The trouble, I think, is that Hosseini, despite all the violence in his novel, is too much in love with his main characters, too hell bent on making things come out right. He wants us to sympathise with all his characters (all except the one designated ‘villain’ who is as wooden a caricature as any I’ve ever had the misfortune to read) and as a result we end up sympathising with none of them. Hassan is supposed to be the devoted friend who suffers all in silence, but he comes across as a spineless doormat who deserves to be taken advantage of. Amir is supposed to be tortured and needy, but he comes across as weak and self-obsessed. Everyone in this novel is so busy playing his or her assigned role that they never end up being people in their own right, but remain puppets for Hosseini to tell his story with.
As for Hosseini’s prose – it’s adequate enough, but hardly rises to the levels of brilliance that would be needed to lift this book out if its mediocrity. A Rushdie could have taken a story this obvious and made it sing through sheer wordplay. Hosseini has nowhere near that kind of talent.
In the end, the reason the novel doesn’t work, I think, is because Hosseini’s feel-good storyline overwhelms the anguish he is trying to portray. The pain or suffering of his main characters never seems entirely believable, partly because you can see the redemption at the end coming a mile away, and partly because Hosseini is so busy explaining to you what his characters are feeling, that you never feel the need to imagine it for yourself. By contrast, the small vignettes of life in Afghanistan he offers seem more genuine, but this only deepens the triteness and artificiality of the novel, because you have the constant sense of real suffering, real trauma flitting around the periphery of the main plot.

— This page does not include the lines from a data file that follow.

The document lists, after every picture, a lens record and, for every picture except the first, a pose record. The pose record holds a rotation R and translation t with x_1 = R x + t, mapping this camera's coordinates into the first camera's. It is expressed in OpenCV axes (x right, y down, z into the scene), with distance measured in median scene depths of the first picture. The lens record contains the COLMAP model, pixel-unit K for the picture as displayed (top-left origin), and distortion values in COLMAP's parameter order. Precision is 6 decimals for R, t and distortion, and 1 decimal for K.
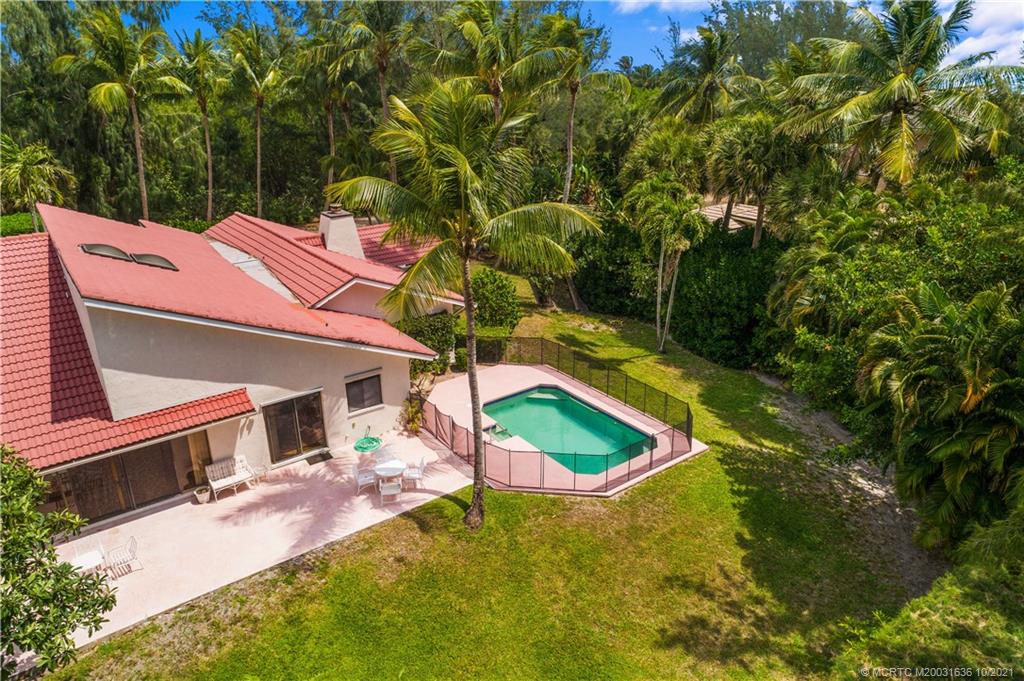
lens RADIAL K [[686.7, 0, 512.0], [0, 686.7, 340.5], [0, 0, 1]] dist [-0.007500, -0.001365]
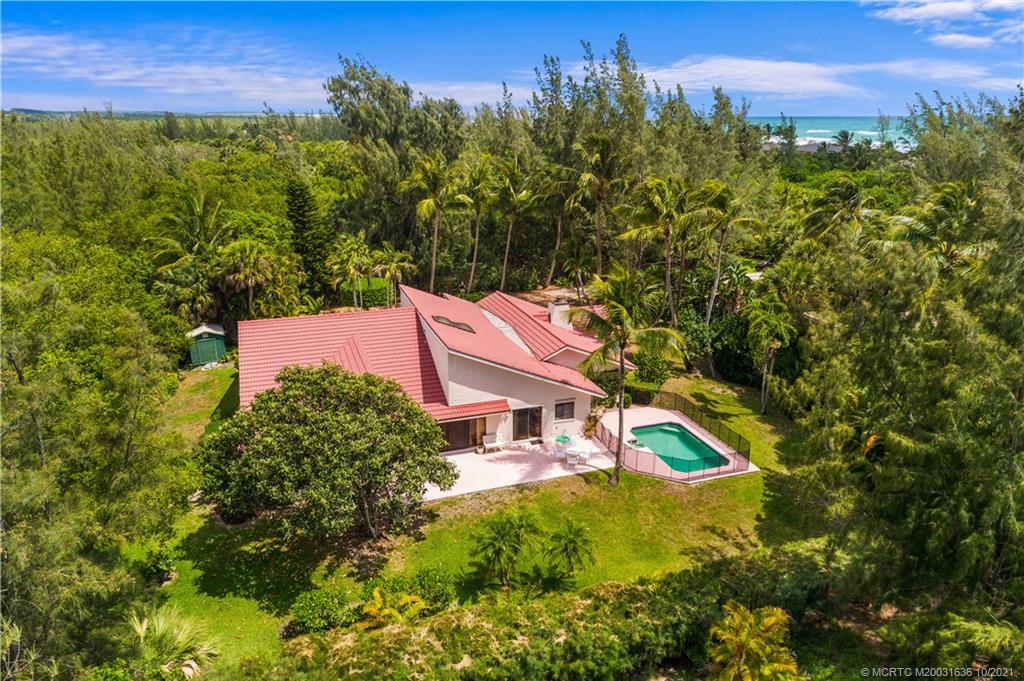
lens RADIAL K [[686.7, 0, 512.0], [0, 686.7, 340.5], [0, 0, 1]] dist [-0.007500, -0.001365]
pose [[0.953052, 0.103643, -0.284518, 0.150414], [-0.120805, 0.991727, -0.043401, -0.012792], [0.277666, 0.075735, 0.957688, -0.793254]]
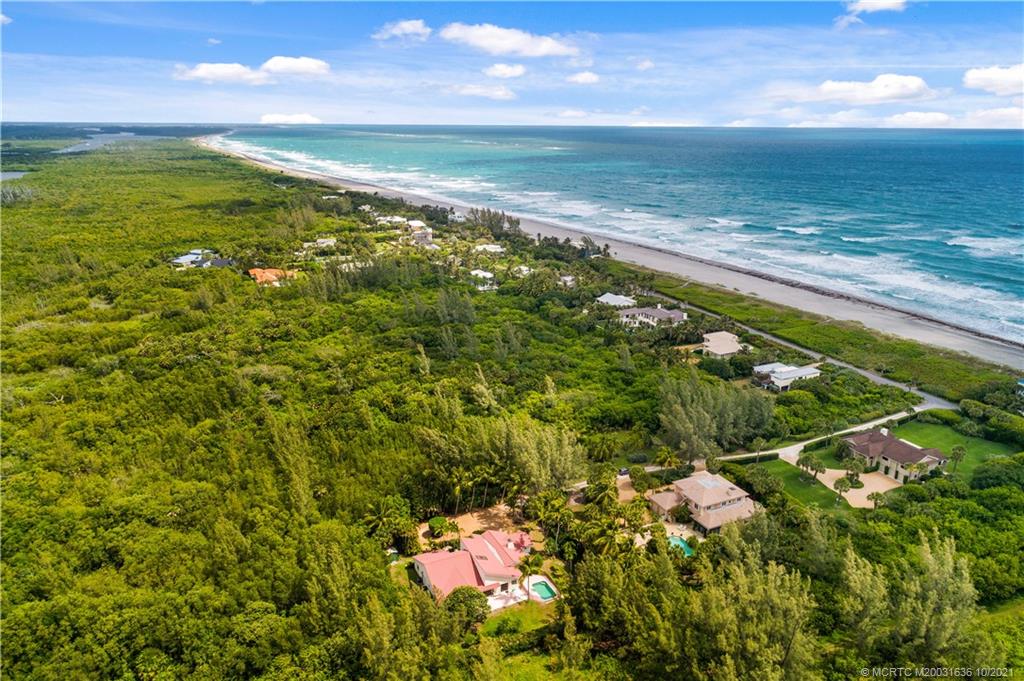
lens RADIAL K [[686.7, 0, 512.0], [0, 686.7, 340.5], [0, 0, 1]] dist [-0.007500, -0.001365]
pose [[0.982664, 0.064542, -0.173797, 0.791092], [-0.077642, 0.994545, -0.069661, -1.820149], [0.168353, 0.081947, 0.982315, -5.845221]]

All in all, then, The Kite Runner is an average read – patches of excellent writing muddied by page upon page of the most sickening sentimentality. Read it if you must, but if I were you, I’d save myself the trouble and just wait for the movie to come out.
 Amir, for example, having been cruelly beaten by his enemy, a senior Taliban official, and having maimed him in turn, manages to walk out of a building swarming with Taliban fighters, accompanied by the boy he is rescuing, and just drive away. One wonders why the Taliban fighters (who we are told would as soon shoot you as look at you) let him get away.